Así, la humanidad se nutre infinitamente de sí misma. Seguirán saliendo y entrando hasta el final de su tiempo, el comienzo del nuestro (y ambos son uno en circunferencia). ¿Llegaría alguna vez a quedarse vacía Agartta? ¿O permanecerían dentro hasta notar, de nuevo, que se aproximaba el último día, el Polo Norte, y que el exterior era inimaginable e inhabitable? Pero en tal caso, ¿qué harían?
Supe la respuesta el último día de mi estancia y de mi nombre. Perdido entre pasajes oscuros cuyo fin no encontraba, toqué en la pared una rueda que no había visto antes. La crucé, y otro corredor, y otra rueda. Sin embargo, no había salido al exterior.
Vi una sala cúbica, de diez yardas de lado, una penumbra sin origen y, en la pared de enfrente, un espejo: desde el suelo hasta el techo, con la anchura de dos hombres.
Me acerqué para examinar lo que debía de ser un espejo perfecto, pues era indistinguible dónde empezaba en el suelo. Extendí la mano para tocar su superficie. Sin embargo, no había ninguna. Y la mano que mi reflejo había extendido no estaba frente a la mía, sino en el lado opuesto de mi cuerpo. Un cuerpo tan congelado como el suyo.
Callé y miré esos ojos de nadie, y su mueca delató mi punzante comprensión. El momento del último desastre: cuando el espejo entiende que es un hombre… y viceversa.

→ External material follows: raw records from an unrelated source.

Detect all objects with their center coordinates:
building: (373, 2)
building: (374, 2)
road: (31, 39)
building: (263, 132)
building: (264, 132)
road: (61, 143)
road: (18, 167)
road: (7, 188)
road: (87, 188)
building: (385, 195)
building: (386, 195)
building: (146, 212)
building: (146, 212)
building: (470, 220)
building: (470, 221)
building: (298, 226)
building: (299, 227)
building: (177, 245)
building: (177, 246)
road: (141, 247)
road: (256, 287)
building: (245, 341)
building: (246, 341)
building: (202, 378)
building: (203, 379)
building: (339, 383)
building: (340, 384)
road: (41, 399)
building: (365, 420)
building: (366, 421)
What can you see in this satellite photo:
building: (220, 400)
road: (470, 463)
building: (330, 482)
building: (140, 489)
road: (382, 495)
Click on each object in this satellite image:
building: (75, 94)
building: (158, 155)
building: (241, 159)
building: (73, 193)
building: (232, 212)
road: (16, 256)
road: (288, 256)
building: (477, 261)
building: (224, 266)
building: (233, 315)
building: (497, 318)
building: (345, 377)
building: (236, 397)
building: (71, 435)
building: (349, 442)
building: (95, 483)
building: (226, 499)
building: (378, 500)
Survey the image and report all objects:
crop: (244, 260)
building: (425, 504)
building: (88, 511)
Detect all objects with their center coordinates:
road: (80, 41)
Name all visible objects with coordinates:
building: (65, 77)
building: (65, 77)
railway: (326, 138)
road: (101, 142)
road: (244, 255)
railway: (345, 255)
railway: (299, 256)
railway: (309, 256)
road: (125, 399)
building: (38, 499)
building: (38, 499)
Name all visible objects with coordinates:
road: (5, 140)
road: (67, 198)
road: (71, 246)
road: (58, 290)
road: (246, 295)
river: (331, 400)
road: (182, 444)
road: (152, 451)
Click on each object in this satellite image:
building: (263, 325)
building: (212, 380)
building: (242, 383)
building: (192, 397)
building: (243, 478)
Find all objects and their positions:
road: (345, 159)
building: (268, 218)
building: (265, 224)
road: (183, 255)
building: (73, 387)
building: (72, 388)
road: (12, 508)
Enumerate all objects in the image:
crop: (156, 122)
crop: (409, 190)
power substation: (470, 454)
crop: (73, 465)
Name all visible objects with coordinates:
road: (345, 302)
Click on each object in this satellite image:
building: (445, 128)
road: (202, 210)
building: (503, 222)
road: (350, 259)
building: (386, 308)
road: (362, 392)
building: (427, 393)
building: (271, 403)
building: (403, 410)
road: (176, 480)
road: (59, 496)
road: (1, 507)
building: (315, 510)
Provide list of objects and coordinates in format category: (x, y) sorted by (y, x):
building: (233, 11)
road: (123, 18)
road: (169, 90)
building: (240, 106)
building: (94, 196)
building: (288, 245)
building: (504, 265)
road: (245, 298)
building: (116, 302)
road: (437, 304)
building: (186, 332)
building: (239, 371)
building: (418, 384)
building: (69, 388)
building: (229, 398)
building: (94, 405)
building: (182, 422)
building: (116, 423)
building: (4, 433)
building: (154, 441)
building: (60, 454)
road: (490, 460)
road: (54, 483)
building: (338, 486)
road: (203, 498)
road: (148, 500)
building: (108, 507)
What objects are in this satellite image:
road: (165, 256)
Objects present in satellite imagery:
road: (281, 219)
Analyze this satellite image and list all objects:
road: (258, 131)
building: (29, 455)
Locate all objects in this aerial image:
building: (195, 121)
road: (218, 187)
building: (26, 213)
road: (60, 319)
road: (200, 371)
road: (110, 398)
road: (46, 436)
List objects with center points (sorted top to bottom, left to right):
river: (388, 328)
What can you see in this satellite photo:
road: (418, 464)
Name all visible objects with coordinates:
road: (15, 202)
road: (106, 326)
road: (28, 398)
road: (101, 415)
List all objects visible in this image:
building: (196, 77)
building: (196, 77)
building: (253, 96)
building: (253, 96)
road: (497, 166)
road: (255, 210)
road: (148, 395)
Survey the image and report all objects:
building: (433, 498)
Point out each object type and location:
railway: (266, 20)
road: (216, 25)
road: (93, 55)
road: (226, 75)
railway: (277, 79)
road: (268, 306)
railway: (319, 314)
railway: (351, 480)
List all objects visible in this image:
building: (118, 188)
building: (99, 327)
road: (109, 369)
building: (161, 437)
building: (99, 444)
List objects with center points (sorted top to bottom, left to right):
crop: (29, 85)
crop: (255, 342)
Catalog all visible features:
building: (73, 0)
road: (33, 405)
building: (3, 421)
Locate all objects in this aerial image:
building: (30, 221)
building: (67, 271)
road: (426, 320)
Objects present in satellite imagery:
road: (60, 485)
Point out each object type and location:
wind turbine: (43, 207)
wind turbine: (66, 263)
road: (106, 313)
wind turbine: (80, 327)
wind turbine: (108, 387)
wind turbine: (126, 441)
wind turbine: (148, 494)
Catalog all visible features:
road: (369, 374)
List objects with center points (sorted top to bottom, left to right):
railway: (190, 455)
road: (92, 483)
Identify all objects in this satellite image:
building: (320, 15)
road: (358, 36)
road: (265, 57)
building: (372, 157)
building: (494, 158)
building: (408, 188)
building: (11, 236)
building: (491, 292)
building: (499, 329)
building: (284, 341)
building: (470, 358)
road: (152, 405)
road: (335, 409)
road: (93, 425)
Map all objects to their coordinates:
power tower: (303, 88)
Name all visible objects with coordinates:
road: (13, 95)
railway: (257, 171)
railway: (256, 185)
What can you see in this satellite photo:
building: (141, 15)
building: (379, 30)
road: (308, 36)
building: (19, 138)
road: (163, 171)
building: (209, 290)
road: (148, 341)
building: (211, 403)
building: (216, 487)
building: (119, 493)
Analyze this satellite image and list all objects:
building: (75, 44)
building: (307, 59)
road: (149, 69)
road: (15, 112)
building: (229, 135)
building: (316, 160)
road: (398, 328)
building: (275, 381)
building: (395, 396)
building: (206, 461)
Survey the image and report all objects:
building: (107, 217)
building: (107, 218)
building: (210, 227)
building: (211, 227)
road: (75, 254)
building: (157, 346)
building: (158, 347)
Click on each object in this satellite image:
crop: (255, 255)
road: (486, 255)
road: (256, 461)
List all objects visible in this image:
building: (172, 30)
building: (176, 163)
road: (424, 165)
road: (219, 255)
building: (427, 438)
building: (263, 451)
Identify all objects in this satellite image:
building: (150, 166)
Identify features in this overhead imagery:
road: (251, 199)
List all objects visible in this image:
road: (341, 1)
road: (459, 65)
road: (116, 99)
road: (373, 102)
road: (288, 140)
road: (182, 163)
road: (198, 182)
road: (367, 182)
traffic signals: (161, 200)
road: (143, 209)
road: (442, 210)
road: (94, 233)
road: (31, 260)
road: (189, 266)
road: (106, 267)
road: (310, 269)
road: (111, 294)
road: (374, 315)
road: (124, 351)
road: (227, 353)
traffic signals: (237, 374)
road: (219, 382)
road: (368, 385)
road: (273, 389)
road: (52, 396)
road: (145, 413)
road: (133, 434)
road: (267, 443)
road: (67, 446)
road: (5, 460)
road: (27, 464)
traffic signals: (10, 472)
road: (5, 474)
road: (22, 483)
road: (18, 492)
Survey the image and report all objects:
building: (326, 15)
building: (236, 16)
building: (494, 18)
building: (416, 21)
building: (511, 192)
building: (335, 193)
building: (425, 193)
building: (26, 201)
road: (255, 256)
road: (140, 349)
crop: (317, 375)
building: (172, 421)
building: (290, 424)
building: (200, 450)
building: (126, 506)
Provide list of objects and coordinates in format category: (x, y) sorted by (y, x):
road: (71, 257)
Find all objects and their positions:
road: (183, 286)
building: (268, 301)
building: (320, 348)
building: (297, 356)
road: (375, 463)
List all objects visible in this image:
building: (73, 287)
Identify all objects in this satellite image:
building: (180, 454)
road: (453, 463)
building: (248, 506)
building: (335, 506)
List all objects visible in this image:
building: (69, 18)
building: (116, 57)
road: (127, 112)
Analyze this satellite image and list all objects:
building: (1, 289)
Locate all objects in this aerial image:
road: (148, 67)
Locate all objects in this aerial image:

En ellos vi la molécula de oxígeno. Vi que nadie nunca se ha pertenecido a sí mismo.
Yo soy parte de Agartta, el mismo cáncer, aun habiendo nacido fuera. Acaso también aquellos que nunca la conocieron son la misma infección, por muchas generaciones que los separen. Tú, durmiente de Éfeso, te encierras en la gruta pretendiendo escapar de ti…
Retrocedí sin un sonido, dejé atrás las Montañas de la Luna y a Linwood Lyall, y pasé el resto de mi vida olvidándolos mal. Me siguió el vértigo de una humanidad que es infinita en fracciones y sin descanso.
Alguna ocasión, de niño, me entretuve persiguiendo palabras en un diccionario. Buscaba una, y luego buscaba una de las palabras que la definían, y una de las que definían a aquella. Alcanzado cierto punto en la sucesión, alcanzada una suerte de círculo, dejó de producirme entretenimiento y dio paso a una angustia hueca.
Mi cuerpo se apaga, y no me aflige una falta de fe. Al contrario, lo que temo es que mi alma siga para siempre el mismo camino en el que está perdida mi mente, el de los tiempos que se comen entre sí. Temo volver a vivir la vida, la mía y la de la humanidad, al revés, y de nuevo, sin fin. Dios me perdone: temo que mi alma sea eterna. Un vacío, un punto sin dimensión, sería mi descanso divino. Porque eterna es la línea que forma una circunferencia.
(Hallado en un sobre, junto con dos fotografías casi completamente quemadas, entre los efectos personales de Alexandre Saint-Yves, Marqués de Alveydre.)